The executive director/CEO of the nonprofit American Geophysical Union, whose website claims 60,000 members, urged in a blog post Monday evening that the appointment be rescinded.

“With climate change producing raging wildfires in the western United States and devastating hurricanes in the Atlantic, our nation — and the world — cannot afford to have our federal government undermining the important work of climate scientists,” Randy Fiser wrote. “Legates’ appointment not only threatens our ability to combat the climate crisis and protect our planet for future generations, it undermines scientific integrity at NOAA.”

The Post said Legates formerly served as Delaware’s climatologist but was “forced out” because of his “controversial views” on the issue.
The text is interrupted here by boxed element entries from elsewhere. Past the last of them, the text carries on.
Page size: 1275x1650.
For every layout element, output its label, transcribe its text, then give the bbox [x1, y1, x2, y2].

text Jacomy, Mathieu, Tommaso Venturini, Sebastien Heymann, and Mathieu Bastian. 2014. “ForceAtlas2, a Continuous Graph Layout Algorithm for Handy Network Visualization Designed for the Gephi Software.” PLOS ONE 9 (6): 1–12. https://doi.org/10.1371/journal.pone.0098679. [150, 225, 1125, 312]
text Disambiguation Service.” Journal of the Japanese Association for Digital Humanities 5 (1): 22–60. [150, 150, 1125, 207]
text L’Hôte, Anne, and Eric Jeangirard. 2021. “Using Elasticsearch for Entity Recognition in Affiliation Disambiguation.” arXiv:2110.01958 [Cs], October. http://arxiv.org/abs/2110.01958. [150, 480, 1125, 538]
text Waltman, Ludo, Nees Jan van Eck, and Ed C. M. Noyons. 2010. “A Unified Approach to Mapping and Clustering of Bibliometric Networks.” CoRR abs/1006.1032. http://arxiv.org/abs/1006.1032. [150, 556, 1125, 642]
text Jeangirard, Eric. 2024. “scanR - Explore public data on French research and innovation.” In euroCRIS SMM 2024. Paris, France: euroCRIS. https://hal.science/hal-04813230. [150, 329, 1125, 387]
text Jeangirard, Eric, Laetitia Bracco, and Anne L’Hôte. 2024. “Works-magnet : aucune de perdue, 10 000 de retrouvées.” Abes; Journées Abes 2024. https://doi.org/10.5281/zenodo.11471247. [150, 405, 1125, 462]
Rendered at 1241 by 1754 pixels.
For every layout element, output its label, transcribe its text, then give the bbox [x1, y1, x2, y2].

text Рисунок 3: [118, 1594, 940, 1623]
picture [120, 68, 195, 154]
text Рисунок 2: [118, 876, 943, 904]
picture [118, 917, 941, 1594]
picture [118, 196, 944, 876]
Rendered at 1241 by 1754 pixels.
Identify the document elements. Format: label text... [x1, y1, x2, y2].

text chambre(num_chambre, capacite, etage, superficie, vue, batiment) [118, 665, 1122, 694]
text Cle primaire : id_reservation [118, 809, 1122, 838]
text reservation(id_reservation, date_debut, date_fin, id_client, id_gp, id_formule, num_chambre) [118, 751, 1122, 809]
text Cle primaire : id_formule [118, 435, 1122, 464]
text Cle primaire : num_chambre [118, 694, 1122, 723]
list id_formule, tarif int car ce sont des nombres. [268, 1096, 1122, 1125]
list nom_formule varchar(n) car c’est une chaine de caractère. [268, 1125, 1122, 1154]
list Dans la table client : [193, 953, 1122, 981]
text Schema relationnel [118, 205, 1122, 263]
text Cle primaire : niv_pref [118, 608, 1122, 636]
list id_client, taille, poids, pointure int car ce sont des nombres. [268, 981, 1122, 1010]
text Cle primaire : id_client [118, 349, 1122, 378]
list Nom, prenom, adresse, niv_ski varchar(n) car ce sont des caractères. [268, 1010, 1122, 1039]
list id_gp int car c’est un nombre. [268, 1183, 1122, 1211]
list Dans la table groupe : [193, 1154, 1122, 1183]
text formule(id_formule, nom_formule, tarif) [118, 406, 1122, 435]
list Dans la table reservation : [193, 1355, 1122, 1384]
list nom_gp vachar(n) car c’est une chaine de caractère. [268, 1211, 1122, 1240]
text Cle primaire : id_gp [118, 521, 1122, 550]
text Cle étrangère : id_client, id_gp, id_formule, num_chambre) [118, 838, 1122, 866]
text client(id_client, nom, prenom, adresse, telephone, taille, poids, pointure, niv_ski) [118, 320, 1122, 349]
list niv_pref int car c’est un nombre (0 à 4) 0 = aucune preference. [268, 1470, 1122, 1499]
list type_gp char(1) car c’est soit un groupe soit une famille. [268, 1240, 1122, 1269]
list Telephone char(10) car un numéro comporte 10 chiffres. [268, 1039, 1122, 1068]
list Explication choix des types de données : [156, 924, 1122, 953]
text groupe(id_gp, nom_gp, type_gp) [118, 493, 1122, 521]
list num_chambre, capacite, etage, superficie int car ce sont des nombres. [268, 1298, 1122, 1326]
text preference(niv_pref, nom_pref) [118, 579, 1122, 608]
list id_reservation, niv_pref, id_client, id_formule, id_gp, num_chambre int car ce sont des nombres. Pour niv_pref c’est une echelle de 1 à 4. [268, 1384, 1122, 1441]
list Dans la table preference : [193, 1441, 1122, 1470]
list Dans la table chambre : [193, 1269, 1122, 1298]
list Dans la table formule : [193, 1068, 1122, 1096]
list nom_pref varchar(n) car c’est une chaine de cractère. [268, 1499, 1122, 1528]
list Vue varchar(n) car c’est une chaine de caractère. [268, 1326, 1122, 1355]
The newspaper said that Legates “had come under pressure from then-Gov. Ruth Ann Minner (D), because of his fossil fuel industry-funded research casting doubt on the science showing that burning coal, oil and other fossil fuels is the main factor behind heating the planet and would lead to dangerous effects such as sea level rise and extreme weather events.”

Legates spoke about some of his views during a hearing before the House Natural Resources Committee in 2019, claiming that carbon dioxide isn’t the only thing contributing to changes in the planet’s temperature.

“Carbon dioxide is not this magic knob that decides the temperature of the planet. In particular, there’s an awful lot of other things that happen with it, too. The plant does not warm like a greenhouse, that’s simply pure radiation balance,” Legates testified during the hearing.

In response to questions from Republican Rep. Tom McClintock of California, Legates said that although the planet is experiencing some of the highest recorded temperatures in the last 150 years, it “has little to do with carbon dioxide,” but instead has to do with the “demise of the little ice age and warming conditions due to an increasing sun.”

Climate scientists largely agree that carbon dioxide is warming the planet, and that human activity, like the burning of fossil fuels for energy, has increased the gas to dangerous levels. Other gasses, like methane, are also responsible for some of the human-causes warming we see today.

NOAA “oversees weather forecasting, climate research and fisheries,” according to the Post, and “has until now continued its climate research and communications activities unfettered by political influence,” unlike other parts of the administration, like the Environmental Protection Agency, that have “dismissed and sidelined climate scientists or altered their work before publication.”

This story has been updated with reaction from the American Geophysical Union.